Chipmaking giant Intel has announced that netbook computers based on Intel’s dual-core N550 processor are going on sale today at retailers, promising performance boosts for games, video, and entertainment applications—as well as those daring souls who might be running multithreaded productivity applications on a netbook. Intel claims the N550s offer improved application performance—Intel specifically calls out Hulu and YouTube—with battery life in the same range as the single-core Atom N450 CPU, along with support for faster DDR3 memory.
The Atom N550 is the latest in Intel’s dual-core Atom line; it sports a 1.5 GHz clock speed with 1 MB of L2 cache and supports Intel’s hyper-threading technology, which in theory means support for up to four simultaneous execution threads. Netbooks from makers like Acer, Asus, Fujitsu, Lenovo, LG, Samsung, Toshiba, and MSI. Intel says models are available now, although it may take a few days for retailers to get them onto shelves.

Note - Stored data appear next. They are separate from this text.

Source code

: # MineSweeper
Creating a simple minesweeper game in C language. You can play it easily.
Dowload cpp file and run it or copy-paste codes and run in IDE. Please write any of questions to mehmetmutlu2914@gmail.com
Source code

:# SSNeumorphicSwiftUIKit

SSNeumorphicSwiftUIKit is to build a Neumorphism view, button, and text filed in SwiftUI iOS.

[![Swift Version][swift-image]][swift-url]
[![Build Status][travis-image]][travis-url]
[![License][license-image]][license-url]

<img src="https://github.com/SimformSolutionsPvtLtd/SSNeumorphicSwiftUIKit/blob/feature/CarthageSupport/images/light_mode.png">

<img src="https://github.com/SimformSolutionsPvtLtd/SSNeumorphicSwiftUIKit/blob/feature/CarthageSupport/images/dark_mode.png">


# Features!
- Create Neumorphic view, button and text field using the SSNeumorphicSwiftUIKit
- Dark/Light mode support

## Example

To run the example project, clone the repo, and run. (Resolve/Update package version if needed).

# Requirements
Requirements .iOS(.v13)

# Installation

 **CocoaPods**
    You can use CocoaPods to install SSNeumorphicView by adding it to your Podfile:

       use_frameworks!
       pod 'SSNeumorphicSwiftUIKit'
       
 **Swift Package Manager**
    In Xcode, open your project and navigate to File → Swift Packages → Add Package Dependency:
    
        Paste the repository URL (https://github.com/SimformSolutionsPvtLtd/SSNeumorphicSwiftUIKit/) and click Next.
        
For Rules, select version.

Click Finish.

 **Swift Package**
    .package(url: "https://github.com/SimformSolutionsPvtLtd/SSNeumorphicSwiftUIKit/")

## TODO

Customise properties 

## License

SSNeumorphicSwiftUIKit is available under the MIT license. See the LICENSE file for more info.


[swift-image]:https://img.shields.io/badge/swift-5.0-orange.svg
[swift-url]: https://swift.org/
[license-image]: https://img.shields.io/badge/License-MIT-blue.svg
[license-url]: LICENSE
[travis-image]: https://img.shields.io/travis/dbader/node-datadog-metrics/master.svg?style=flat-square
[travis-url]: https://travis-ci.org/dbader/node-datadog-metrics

Configurations will vary among manufacturers: Asus is planning to pair the N550 with Nvidia Ion graphics.
Intel also took a moment to tout the success of the Atom line, noting that about 70 million Atom chips “for netbooks” have been shipped since the line launched in 2008…we don’t know if that figure includes chips that wound up in so-called “nettop” small form-factor desktop computers and media center devices.
If Intel’s battery life claims bear out, expect the Atom N550 to quickly dominate the upper echelon of netbook products…which in turn may make single-core netbooks even less expensive.